I just went to see my primary care physician for routine medication refills. I don’t think I take an overwhelming number of them, but I do have a decent array of cardiac prescriptions. The woman who checked me in was a “medical assistant” (I asked). She massacred nearly every medication name to the point I really wondered what the point was in asking about them; in addition, it just made her seem incompetent.
Perhaps this is a pet peeve only of mine, but it is a big one. If you are working as a medical professional, it is incumbent on you to know your stuff. I realize that being able to say “metoprolol” correctly has, logically, no effect on whether you can prescribe, administer, or verify it, but as the person with the heart condition, I feel nervous when it becomes “mepropropolol” or similar. I hear “Cardiazem” repeatedly, and it makes my teeth ache. Mispronouncing the tools of your trade screams laziness and ignorance.

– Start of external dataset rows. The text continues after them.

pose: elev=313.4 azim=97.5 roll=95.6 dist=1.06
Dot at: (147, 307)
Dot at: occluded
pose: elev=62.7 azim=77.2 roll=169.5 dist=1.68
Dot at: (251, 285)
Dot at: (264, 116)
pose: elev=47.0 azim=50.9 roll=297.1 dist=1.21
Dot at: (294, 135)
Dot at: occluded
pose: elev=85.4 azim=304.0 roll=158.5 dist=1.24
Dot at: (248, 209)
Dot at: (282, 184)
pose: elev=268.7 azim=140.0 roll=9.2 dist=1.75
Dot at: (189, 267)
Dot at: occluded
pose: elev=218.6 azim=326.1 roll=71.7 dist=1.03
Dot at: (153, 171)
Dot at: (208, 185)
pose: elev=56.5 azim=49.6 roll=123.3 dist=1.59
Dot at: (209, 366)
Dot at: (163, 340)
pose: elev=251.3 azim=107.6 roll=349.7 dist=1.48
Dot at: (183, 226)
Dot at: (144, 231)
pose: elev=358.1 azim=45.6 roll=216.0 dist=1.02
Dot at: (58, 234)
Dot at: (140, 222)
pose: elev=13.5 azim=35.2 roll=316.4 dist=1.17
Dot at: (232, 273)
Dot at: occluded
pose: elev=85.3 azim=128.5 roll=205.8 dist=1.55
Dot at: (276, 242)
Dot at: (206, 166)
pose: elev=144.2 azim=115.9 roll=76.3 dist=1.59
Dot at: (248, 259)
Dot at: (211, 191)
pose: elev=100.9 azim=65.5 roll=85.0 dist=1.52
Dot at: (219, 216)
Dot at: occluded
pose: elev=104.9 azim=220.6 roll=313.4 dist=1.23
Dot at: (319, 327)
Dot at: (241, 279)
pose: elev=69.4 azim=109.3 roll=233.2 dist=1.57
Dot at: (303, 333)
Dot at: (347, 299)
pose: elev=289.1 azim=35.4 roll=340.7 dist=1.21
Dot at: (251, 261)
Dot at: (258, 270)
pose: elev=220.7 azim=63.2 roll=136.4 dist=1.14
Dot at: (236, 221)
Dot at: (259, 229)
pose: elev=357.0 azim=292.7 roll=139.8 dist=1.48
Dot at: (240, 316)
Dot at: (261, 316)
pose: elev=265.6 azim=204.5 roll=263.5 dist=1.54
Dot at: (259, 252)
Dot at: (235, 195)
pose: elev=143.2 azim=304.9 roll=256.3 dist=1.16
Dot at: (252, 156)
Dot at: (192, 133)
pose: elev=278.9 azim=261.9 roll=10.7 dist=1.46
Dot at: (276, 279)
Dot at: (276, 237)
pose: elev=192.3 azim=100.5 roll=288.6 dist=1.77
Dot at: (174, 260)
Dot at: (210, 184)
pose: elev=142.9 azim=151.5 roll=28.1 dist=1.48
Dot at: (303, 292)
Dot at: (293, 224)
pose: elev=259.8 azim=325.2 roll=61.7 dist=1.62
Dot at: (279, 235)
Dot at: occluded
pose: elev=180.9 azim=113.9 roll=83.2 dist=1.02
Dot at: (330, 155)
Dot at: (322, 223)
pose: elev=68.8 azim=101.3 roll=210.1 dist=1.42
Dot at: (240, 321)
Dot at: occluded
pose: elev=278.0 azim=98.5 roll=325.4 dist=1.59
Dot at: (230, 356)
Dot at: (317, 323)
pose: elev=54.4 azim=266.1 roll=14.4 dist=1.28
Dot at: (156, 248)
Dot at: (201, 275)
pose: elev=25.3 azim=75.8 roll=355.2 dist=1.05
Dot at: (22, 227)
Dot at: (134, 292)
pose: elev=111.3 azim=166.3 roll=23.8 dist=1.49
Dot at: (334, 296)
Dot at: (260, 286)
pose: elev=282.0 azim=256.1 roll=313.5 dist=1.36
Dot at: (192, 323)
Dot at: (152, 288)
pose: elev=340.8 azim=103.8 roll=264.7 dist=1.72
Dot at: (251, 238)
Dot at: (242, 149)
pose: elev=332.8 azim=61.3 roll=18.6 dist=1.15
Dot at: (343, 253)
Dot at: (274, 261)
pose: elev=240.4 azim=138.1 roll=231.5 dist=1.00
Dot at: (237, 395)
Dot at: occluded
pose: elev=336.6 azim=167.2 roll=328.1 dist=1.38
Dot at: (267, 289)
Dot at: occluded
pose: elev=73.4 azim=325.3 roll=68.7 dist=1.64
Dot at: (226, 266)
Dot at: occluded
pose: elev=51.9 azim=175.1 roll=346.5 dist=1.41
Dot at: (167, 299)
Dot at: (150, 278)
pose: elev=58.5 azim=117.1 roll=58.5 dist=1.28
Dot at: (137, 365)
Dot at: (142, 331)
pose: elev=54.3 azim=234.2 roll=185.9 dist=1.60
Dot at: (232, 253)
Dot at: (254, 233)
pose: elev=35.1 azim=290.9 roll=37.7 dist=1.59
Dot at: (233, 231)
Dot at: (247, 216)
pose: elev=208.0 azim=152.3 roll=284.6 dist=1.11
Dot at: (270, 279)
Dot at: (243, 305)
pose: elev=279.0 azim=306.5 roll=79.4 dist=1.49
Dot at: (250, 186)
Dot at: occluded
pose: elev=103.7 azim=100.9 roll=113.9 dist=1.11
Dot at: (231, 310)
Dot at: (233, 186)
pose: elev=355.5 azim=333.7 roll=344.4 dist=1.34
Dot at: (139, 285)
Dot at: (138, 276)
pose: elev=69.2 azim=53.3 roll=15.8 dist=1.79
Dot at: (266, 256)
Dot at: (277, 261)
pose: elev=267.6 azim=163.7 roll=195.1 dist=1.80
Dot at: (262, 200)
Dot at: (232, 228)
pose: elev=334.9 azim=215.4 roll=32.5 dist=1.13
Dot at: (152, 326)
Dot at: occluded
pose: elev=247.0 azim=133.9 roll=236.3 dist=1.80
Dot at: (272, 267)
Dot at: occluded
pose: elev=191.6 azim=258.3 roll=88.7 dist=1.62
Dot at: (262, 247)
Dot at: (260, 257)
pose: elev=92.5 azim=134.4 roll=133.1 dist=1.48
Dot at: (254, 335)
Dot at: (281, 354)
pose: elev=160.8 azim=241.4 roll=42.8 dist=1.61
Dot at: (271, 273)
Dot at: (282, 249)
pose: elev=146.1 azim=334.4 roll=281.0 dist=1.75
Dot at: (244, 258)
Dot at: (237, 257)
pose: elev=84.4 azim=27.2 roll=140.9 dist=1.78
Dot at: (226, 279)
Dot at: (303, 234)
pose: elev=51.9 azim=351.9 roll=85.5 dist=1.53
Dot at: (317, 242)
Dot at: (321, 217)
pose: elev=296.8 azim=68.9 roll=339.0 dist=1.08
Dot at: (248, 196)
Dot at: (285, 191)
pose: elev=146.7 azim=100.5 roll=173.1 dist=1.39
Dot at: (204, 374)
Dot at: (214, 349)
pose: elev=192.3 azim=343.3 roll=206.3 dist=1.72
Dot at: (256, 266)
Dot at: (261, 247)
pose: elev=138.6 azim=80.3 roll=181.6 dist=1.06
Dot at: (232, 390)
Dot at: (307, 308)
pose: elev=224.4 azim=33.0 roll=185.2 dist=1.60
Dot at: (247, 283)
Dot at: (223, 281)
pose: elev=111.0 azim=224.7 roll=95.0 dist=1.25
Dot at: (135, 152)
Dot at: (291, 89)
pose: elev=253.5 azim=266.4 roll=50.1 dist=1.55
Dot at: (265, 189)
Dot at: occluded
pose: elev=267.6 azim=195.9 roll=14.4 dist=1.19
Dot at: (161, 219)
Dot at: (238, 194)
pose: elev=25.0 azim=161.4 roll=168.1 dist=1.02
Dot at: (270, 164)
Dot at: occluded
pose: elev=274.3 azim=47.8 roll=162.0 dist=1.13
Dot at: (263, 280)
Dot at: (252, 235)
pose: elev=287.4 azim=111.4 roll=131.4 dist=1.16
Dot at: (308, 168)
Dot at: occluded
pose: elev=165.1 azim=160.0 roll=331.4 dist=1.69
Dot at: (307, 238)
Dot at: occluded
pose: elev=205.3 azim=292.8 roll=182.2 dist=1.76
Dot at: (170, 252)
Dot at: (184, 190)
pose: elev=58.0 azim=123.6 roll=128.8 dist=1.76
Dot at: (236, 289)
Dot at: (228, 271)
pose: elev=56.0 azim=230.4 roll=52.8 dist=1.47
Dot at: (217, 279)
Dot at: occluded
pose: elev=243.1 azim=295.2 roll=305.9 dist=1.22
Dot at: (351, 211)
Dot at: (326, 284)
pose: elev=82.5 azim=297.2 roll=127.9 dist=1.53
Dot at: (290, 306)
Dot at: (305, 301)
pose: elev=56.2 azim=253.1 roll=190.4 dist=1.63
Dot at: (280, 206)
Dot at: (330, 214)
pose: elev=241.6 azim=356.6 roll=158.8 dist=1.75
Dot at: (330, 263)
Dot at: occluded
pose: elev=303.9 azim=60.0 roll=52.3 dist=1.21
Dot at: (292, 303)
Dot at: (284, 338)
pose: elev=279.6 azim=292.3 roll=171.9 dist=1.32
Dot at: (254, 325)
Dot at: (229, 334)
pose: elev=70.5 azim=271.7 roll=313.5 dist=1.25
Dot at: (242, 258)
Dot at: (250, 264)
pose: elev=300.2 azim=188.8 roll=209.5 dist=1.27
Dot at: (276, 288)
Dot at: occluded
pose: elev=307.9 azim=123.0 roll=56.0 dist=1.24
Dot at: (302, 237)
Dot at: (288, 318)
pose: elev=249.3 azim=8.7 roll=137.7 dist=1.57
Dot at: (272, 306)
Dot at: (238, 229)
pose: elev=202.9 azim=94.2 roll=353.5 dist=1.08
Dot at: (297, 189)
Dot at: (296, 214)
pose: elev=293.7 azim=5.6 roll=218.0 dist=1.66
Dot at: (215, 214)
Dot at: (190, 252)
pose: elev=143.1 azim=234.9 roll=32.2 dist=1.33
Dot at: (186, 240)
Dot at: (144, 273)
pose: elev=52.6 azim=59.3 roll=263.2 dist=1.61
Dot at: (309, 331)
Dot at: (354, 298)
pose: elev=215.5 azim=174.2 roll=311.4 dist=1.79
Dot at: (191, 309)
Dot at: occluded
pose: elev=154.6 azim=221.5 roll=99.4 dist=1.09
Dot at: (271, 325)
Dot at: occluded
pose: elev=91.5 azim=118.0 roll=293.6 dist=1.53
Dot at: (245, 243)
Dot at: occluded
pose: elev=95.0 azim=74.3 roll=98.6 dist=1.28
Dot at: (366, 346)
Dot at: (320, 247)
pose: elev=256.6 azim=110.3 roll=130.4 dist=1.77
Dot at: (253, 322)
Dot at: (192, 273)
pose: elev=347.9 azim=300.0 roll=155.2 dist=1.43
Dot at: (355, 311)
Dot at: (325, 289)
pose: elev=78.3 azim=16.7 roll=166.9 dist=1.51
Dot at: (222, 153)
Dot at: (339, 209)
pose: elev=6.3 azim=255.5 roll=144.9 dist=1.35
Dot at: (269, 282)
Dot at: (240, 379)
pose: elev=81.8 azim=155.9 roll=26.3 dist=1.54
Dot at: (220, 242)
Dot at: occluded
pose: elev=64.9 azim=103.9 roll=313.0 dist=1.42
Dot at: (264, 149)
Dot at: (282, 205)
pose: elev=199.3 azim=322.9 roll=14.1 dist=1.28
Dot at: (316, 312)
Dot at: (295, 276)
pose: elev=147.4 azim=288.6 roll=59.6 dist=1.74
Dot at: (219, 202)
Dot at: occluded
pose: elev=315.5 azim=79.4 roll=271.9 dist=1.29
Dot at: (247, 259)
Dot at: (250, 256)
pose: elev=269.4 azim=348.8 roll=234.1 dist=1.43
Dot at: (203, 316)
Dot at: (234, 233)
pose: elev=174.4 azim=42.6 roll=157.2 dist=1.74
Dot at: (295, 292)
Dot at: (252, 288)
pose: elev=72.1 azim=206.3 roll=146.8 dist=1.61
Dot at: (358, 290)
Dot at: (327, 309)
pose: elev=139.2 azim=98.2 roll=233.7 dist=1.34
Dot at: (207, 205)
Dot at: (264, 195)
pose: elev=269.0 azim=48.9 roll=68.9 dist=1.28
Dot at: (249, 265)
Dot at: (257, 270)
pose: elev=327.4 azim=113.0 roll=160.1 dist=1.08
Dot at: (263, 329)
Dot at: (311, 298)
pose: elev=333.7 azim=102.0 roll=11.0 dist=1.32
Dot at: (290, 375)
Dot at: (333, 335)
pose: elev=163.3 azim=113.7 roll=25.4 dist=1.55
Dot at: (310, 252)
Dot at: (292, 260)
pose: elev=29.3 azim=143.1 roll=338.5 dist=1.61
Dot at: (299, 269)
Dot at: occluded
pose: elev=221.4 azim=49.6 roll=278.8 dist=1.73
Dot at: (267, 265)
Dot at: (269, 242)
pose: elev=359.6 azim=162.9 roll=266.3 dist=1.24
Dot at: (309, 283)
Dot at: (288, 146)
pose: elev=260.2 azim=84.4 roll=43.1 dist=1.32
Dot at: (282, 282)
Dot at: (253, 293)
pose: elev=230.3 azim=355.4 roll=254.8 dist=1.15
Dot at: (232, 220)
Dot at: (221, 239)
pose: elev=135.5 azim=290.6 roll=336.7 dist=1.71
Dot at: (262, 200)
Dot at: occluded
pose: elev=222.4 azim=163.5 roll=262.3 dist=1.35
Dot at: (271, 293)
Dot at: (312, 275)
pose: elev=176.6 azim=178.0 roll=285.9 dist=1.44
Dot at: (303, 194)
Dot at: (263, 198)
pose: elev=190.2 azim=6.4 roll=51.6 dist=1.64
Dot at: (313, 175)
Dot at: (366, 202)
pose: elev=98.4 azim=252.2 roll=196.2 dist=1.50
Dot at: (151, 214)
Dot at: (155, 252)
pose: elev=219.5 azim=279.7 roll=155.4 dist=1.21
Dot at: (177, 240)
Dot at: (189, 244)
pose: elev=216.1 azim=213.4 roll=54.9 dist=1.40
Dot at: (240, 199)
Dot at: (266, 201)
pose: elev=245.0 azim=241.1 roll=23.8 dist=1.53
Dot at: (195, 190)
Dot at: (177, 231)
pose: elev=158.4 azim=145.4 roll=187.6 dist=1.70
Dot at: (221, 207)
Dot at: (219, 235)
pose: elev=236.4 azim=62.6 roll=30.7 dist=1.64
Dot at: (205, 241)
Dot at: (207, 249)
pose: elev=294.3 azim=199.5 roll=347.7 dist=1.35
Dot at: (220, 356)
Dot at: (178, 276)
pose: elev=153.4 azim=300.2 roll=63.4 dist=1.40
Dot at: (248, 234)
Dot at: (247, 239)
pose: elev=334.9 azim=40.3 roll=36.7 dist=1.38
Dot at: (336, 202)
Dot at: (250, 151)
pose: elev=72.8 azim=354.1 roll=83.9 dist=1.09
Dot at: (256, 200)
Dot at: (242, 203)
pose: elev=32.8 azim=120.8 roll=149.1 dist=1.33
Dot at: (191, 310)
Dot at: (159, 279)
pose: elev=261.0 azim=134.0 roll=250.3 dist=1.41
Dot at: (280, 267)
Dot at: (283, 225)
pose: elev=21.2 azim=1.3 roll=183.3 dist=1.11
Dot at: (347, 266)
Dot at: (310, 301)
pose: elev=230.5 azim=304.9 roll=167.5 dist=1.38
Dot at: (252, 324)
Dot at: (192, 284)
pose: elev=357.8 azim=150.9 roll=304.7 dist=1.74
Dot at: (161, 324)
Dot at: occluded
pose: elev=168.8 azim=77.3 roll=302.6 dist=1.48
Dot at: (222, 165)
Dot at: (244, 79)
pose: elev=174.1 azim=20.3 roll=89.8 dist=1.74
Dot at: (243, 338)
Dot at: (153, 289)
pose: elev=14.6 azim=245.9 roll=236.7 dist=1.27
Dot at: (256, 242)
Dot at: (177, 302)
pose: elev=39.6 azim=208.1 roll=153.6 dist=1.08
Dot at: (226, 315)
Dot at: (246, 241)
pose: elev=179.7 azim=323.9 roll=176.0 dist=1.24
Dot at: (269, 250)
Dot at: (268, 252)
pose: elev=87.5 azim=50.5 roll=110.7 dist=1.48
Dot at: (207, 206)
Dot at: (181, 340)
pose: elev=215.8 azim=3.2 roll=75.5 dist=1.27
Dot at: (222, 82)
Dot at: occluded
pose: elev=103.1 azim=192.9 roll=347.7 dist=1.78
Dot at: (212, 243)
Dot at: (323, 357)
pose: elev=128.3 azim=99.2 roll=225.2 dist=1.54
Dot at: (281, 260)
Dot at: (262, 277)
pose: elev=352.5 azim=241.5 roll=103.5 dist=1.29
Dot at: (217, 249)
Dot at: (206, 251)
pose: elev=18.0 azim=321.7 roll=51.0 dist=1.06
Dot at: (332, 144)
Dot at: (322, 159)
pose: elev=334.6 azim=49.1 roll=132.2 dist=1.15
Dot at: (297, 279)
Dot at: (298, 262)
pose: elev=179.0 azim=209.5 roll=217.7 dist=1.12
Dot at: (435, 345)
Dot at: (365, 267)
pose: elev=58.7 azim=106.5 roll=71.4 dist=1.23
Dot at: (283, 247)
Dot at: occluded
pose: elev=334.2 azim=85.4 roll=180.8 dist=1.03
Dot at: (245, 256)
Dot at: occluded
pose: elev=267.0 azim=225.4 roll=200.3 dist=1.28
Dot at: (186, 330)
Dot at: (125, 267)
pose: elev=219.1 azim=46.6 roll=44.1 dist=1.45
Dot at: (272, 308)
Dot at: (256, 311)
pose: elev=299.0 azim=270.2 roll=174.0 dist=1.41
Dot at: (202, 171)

Perhaps the medical assistant should be let off the hook, although I argue not, because getting a medication list is approximately 50% of her job. Nurses, however, should get no mercy. Patients lose confidence in nurses who mispronounce medication names and names of illnesses and, probably, any word at all. We are professionals and are held, and should be held, to typical professional standards. Would you want your lawyer to constantly mispronounce things? Of course not. The same applies to us.
I am focusing on pronouncing things because it’s on my radar, but the point extends to taking the time to know what you are administering and treating. If your patient tells you he has Morgellons disease and you don’t know what it is, find out. Patients who have rare conditions typically are happy to inform you about them if you ask. It is not ignorant to say, “I’m not familiar with that. Can you fill me in?” It shows that you are dedicated to staying educated. You could also dash off to Google it, which has the benefit of allowing you to look smart to begin with, but I like learning about things like that from the people who live with them. They know way more than Google. Either way, avoid not finding out about it at all.
Extend the idea of being an educated professional to anything you encounter that you don’t know, even things you sort of know. “Oh, I think that’s a new HIV drug” is not exactly confidence-inspiring. Nurses don’t need to be chemistry experts who know exactly how every single drug works down to the cellular level, but a general idea of what drugs are, how they work, and what the most serious side effects may be should be our goal. In addition, please never answer a patient’s medication question with “I don’t know” unless you follow it immediately with “but I will find out before I give it to you.”
Most people know their weak areas (mine is keeping up with all the new HIV and oral diabetes drugs). Focus on those. Learn about the things you know you are a little foggy on. If you, like my medical assistant today, tend to trip over medical terminology, really focus on it. If you have developed the habit of scribbling down patient histories, intending to look up things you don’t know when you have free time, undevelop it.
As with any habit, inertia works both ways with staying educated. If you develop the habit of staying educated as appropriate for your profession, it is easier to continue doing so. However, if you have fallen into the trap of letting this drug name or that tricky term trip you up, it is just as easy to keep ignoring the problem. Develop good habits.